Public funding of the arts has propped up a culture of elitism and mediocrity for too long. It is time for a change.
I can already hear the collective gasp of the art community. “How dare you suggest the era of publicly-funded art come to an end?”
It’s actually quite simple. Public art funding has been the crutch for hangers-on and entitled elitists for generations. It is time they stand on their own merit and answer to those from whom their handout has been taken. It is not acceptable to expect families with children to feed to contribute to the career of some distant artist whose work they may not even like, or ever see for that matter. Even staunch advocates for public funding of the arts have asked themselves how arguing for public funding gets anywhere when the argument seems so self-serving.
As an artist, I find it offensive that there should be a system that props up people who are not willing to work hard and make sacrifices to achieve their dreams. Being an artist is not an easy choice to make, and the struggle to support oneself while creating and building a following for your art is certainly difficult; but it is a choice that is made by an individual. The artist should bear the responsibility for their own success or failure, however hard that may be.

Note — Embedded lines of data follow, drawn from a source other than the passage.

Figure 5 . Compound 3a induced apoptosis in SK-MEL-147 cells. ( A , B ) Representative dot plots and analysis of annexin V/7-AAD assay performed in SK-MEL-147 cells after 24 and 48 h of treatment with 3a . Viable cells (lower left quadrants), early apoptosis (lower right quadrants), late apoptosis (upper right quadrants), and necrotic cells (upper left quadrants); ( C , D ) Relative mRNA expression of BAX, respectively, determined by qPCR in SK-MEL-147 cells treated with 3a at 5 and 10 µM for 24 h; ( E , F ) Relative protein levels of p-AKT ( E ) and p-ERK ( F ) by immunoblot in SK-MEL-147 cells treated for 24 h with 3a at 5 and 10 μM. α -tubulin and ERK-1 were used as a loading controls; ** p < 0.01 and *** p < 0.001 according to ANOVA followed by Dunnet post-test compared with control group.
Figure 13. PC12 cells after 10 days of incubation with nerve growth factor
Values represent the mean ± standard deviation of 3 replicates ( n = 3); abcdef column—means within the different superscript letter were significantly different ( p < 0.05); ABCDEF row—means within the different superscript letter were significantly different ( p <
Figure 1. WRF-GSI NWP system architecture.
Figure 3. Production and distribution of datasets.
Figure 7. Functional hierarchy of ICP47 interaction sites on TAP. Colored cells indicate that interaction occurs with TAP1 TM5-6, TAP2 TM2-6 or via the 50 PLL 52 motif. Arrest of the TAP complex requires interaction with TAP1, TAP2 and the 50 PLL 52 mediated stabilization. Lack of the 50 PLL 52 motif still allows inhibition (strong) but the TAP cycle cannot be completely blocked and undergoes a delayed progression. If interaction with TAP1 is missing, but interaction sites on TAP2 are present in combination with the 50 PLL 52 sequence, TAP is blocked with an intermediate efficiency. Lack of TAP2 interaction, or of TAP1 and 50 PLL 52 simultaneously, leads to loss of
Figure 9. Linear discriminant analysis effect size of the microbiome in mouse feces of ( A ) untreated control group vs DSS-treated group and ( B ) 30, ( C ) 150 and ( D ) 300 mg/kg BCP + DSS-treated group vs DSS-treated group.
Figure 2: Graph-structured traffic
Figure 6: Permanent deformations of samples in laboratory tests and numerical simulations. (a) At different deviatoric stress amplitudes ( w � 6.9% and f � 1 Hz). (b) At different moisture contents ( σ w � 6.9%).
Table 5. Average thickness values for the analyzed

The Punk Rock movement did not ask the cultural establishment for a handout, or even a place to play. They founded their own clubs, recorded in cheap studios, and distributed tapes and hand-made advertising themselves. By most people’s standards at the time, they produced a product that was unmarketable outside their own scene. But, they created that scene, and within it, a system and a market for their vision that spilled out into pop culture; influencing bands to this day.
So many artists attempt to convince you of the good things the arts do and what a great return on your investment they are. If this is the case, why the need for funding by force? Is it because much of what is promoted in the art establishment is intended to provoke rather than inspire? If the arts are meant to offend, how can anyone be surprised that the taxpayer would object to funding them?
In a Salon article, I came across this gem from Douglas McClennan:
It’s not about opposing arts funding, it’s about actively seeking to defund the arts.
This is typical semantic double-speak meant to cloak the fact that there’s no real point to the argument other than “I want funding for the arts, therefor I should have it.” Worse even than the lack of integrity, is the dishonesty this system cultivates. Public funding of the arts creates a mindset in the artist that it is more honorable to take a handout from the NEA than to become successful in the free market economy. The system breeds resentment against accepting private patronage of the arts as having ‘sold out’.
It leads to unmitigated hackery in the form of anti-capitalist, ant-American, anti-liberty themes in art that are repugnant to the very taxpayers being forced to fund the art. We must get away from this idea that artists are entitled to a handout and help them learn to treat their work as much like a business as they do a personal passion.
For whatever reason, it has always been the position of the art elite, and frankly the least successful in the arts, to say that one must suffer for their art. If that were truly the case, there wouldn’t be a booming business in grant writing for the arts or a constant outcry for defense of the NEA. One can surely suffer for their art without the added stress of sucking up to committees and grant writers, or making it everyone else’s problem by forcing them to pay for it.
In America, an arts bureaucracy has grown up, become bloated and dictated what kind of art the public will consume. There is no way for a system where people are expected to prostrate themselves before an elite few for the money and prestige they can confer, at no expense to themselves, to work. Honesty and integrity are smothered by elitism and pandering; and the state of culture suffers.